Two acute inhalations with exposure of rats to nanoaerosols of constantan (electric spark generator) with controlled mean diameters of 43 nm (without aging) and 124 nm (aging) were conducted. The TEM analysis of lungs revealed that nanoscaled particles were merely detectable in the alveolar lumen. Despite intense examination of lungs prepared at different time-points only in one case an approx. 100 nm constantan particle was detected, i.e. 1 h after end of inhalation in the cytoplasm of an epithelial cell (exposure to 43 nm particles). Another experimental inhalation set-up used constantan formulated in a stable dispersion that was nebulised. This technique generating microscaled two-component (particle/buffer) intermediate particles of the mixed allowed the deposition of higher particles masses in lungs while keeping the nanosize aspect of particles.

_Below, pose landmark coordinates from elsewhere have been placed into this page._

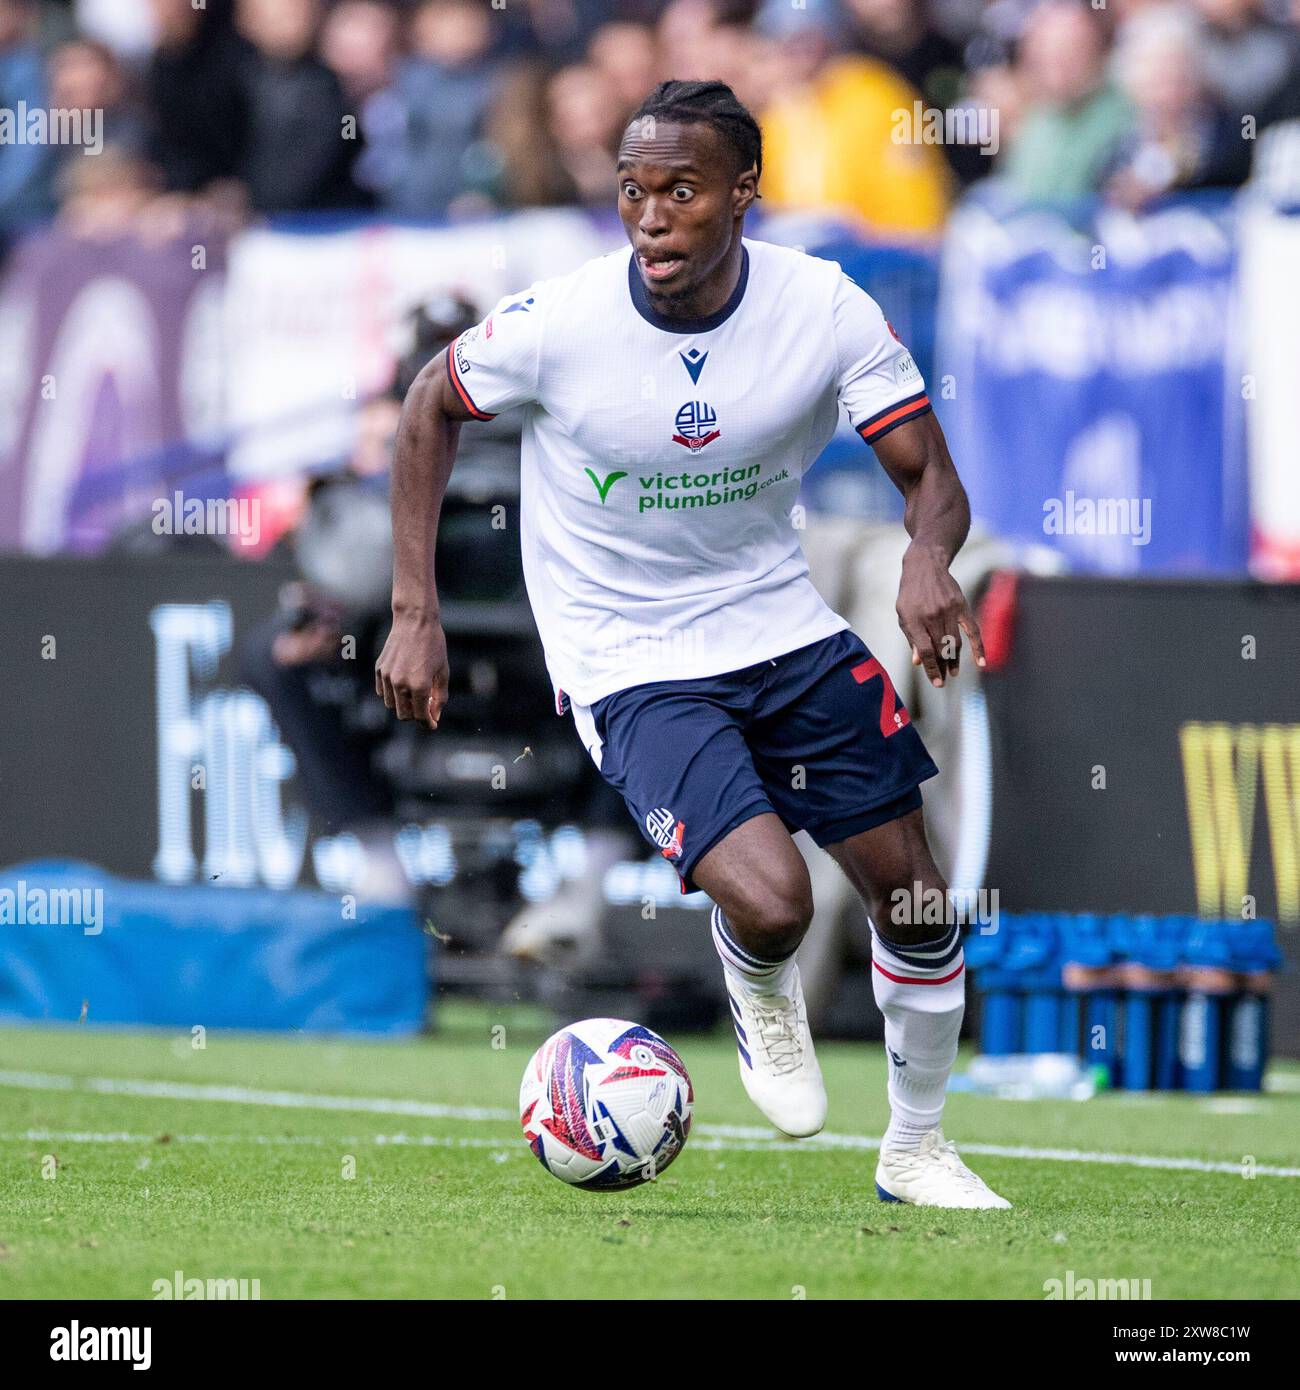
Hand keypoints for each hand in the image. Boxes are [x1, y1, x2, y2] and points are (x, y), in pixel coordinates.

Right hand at [375, 610, 448, 728]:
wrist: (414, 621)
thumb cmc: (433, 645)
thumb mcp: (443, 672)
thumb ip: (439, 697)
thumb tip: (434, 716)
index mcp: (419, 686)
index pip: (420, 716)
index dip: (428, 723)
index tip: (432, 724)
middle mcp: (400, 684)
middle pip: (404, 715)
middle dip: (415, 715)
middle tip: (425, 708)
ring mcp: (387, 677)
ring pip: (391, 705)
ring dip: (403, 705)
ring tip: (415, 693)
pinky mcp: (379, 669)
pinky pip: (382, 691)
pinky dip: (392, 693)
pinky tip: (403, 684)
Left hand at [896, 544, 984, 687]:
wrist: (925, 565)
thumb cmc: (910, 594)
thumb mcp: (903, 615)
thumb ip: (911, 638)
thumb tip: (918, 662)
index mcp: (914, 619)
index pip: (926, 650)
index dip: (931, 668)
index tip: (937, 683)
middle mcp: (932, 616)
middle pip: (941, 649)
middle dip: (942, 667)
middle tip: (943, 680)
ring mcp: (948, 610)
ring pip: (955, 642)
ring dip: (955, 660)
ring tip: (953, 673)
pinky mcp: (961, 605)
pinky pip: (973, 630)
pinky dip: (978, 647)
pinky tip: (981, 662)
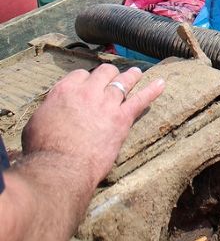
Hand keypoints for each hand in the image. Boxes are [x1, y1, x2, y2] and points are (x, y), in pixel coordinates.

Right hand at [21, 64, 164, 186]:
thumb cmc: (43, 150)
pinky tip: (162, 84)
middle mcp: (87, 91)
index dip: (86, 79)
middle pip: (104, 73)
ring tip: (136, 73)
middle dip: (109, 74)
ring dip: (131, 76)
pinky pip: (141, 100)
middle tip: (114, 76)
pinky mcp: (122, 118)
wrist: (60, 167)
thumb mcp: (37, 123)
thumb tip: (54, 112)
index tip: (89, 84)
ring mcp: (107, 103)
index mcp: (64, 91)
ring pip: (124, 81)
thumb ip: (51, 111)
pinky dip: (153, 91)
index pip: (80, 75)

Finally, a special approach used europium oxide (member of the oxide class of rare earths). As an additional endpoint, the chemical analysis of toxicokinetics was included to trace the fate of Eu2O3 particles following deposition in lungs. Although the Eu2O3 suspension included a nanoscaled particle fraction only small Eu2O3 amounts were detected in remote organs (with the highest values found in livers amounting to 0.1-0.9% of the value measured in lungs).
Based on the results in various approaches, a tendency of nanoscaled particles to form larger size agglomerates following deposition and interaction with cells (in vitro) or the respiratory tract (in vivo) is predominant. The contrary trend, i.e. the increase of particle number due to a disintegration of agglomerates seems not to be of high relevance.